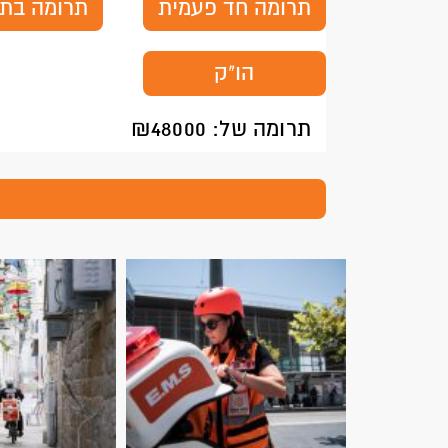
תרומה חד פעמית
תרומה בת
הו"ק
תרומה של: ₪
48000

==

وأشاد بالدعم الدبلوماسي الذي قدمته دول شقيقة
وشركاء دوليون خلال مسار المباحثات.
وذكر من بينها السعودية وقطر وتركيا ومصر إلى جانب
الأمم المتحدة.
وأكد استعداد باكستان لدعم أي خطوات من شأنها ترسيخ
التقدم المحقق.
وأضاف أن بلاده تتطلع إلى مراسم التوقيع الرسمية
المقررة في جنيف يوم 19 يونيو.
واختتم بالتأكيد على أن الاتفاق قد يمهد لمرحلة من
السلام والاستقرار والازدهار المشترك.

--

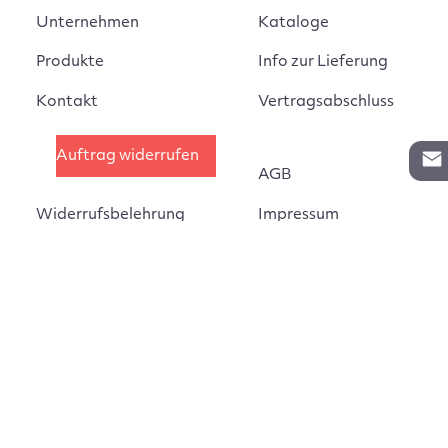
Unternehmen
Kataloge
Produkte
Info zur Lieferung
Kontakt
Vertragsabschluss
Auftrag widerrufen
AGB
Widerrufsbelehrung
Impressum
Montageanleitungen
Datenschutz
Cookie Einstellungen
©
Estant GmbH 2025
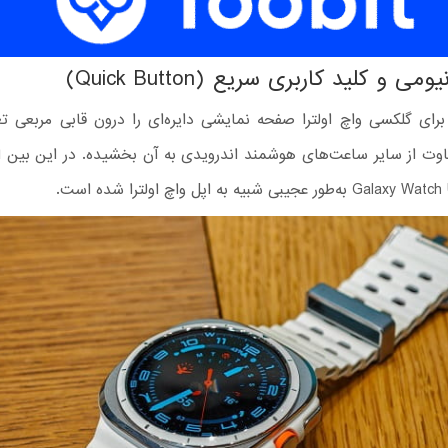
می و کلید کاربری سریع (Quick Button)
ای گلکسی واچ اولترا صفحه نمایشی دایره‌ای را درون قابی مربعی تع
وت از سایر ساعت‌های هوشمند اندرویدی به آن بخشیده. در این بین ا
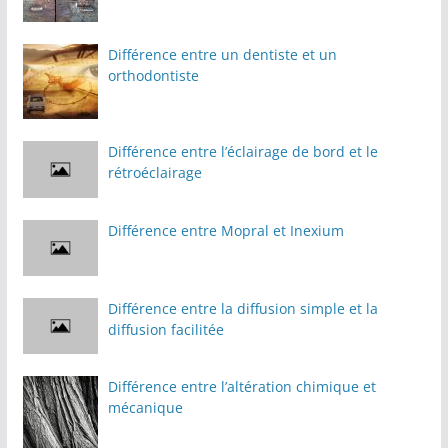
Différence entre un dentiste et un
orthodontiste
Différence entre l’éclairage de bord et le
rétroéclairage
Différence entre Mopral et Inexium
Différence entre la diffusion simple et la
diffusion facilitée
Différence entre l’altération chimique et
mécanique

ACTION ITEM » Convert the part of the records that opens with the line containing "وأشاد بالدعم الدبلوماسي الذي قدمته دول شقيقة" and closes with the line containing "السلام والاستقرار والازدهار المشترك.", both included, into a JSON list of strings with one string per line and no blank lines.

OUTPUT OF THE EXERCISE »
[
  "وأشاد بالدعم الدبلوماسي الذي قدمته دول شقيقة",
  "وشركاء دوليون خلال مسار المباحثات.",
  "وذكر من بينها السعودية وقطر وتركيا ومصر إلى جانب",
  "الأمم المتحدة.",
  "وأكد استعداد باكستان لدعم أي خطوات من شأنها ترسيخ",
  "التقدم المحقق.",
  "وأضاف أن بلاده تتطلع إلى مراسم التوقيع الرسمية",
  "المقررة في جنيف يوم 19 يونيو.",
  "واختتم بالتأكيد على أن الاتفاق قد يمهد لمرحلة من",
  "السلام والاستقرار والازدهار المشترك."
]